◆ **Alıştırma yönergesi**: Kayıtlarda "True or false: Customer" ifadesinin geçtiği satırdan başlayıp "What is the change in value from 20/04/2012" ifadesinin geçtiği satırda duracak şekilde, iki uç satır da dahil, bu satırları boş olanları atlayarak numaralı bir listeye aktarır mısın?

◆ **Verilen malzeme**:

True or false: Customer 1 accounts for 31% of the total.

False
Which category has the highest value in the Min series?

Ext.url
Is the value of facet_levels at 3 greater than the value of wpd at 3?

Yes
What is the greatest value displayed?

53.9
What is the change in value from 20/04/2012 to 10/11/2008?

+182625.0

---

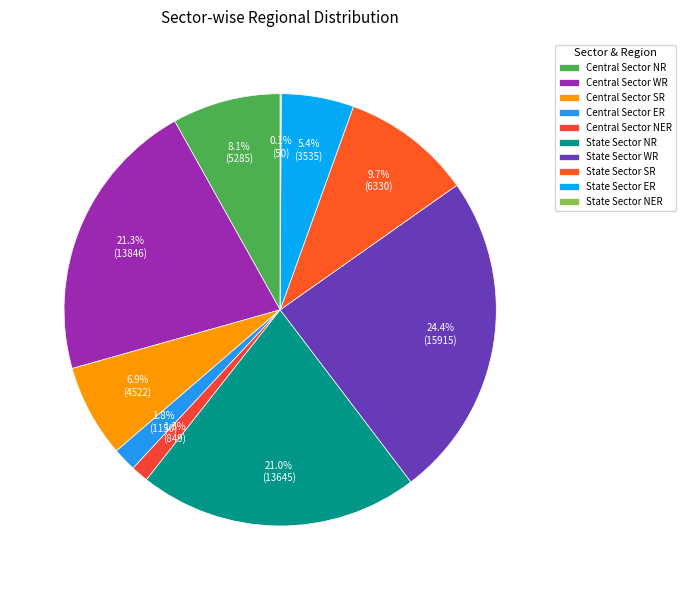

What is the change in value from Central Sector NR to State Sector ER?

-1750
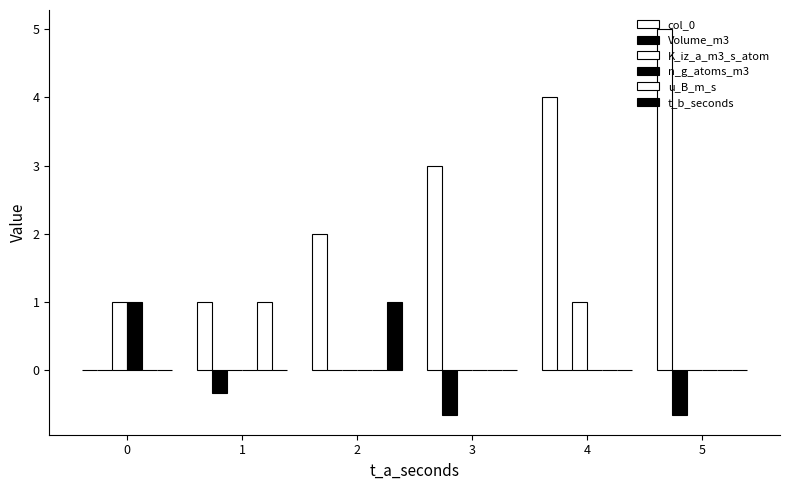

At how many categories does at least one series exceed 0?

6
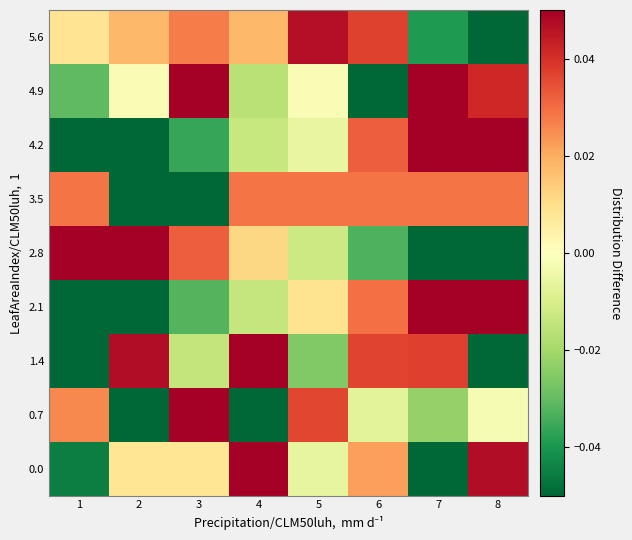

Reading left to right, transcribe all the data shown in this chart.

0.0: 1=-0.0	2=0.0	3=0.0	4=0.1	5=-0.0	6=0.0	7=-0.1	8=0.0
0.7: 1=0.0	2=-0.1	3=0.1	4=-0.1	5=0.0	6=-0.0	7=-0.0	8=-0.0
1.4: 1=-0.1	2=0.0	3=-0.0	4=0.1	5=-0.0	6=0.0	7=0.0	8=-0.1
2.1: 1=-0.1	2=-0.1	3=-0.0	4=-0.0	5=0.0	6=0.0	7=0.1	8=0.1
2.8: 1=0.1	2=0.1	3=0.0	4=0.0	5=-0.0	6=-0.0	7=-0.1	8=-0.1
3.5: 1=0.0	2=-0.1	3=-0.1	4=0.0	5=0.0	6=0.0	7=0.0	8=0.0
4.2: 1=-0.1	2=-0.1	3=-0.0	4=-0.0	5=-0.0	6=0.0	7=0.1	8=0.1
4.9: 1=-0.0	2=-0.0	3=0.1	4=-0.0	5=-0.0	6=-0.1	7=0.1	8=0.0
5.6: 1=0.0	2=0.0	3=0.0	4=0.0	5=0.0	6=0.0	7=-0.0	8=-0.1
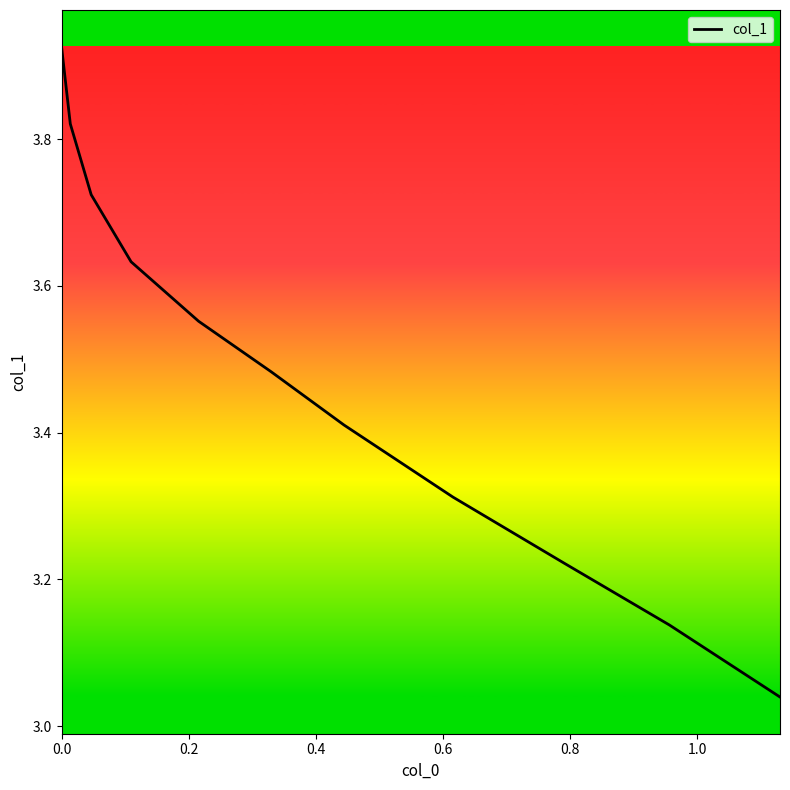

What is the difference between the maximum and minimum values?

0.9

---

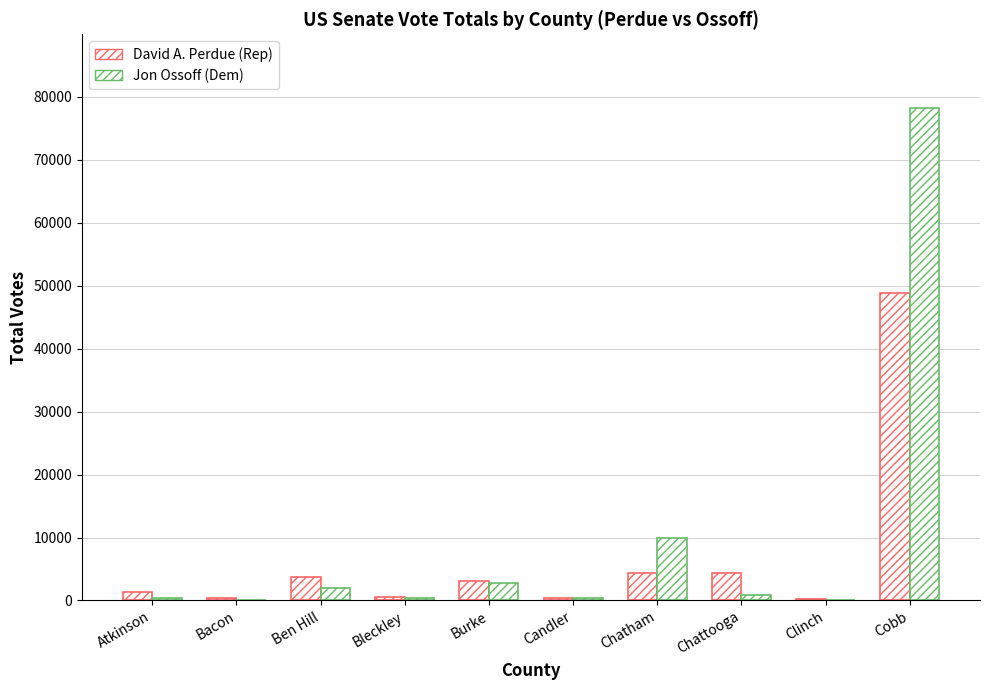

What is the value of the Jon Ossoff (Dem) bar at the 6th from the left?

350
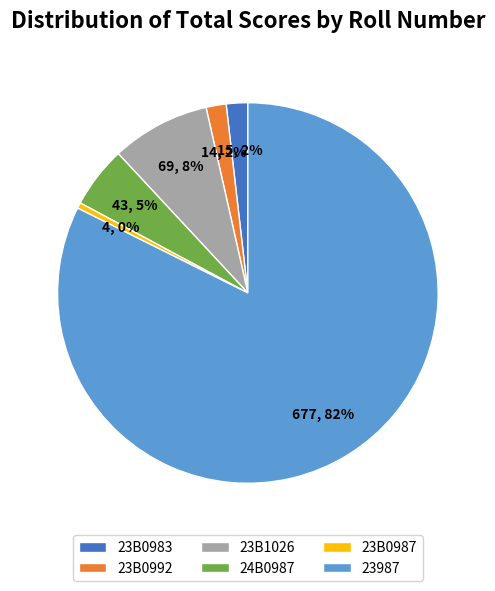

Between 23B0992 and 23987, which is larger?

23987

◆ **Problemin çözümü**:
1. True or false: Customer 1 accounts for 31% of the total.
2. False
3. Which category has the highest value in the Min series?
4. Ext.url
5. Is the value of facet_levels at 3 greater than the value of wpd at 3?
6. Yes
7. What is the greatest value displayed?
8. 53.9
9. What is the change in value from 20/04/2012 to 10/11/2008?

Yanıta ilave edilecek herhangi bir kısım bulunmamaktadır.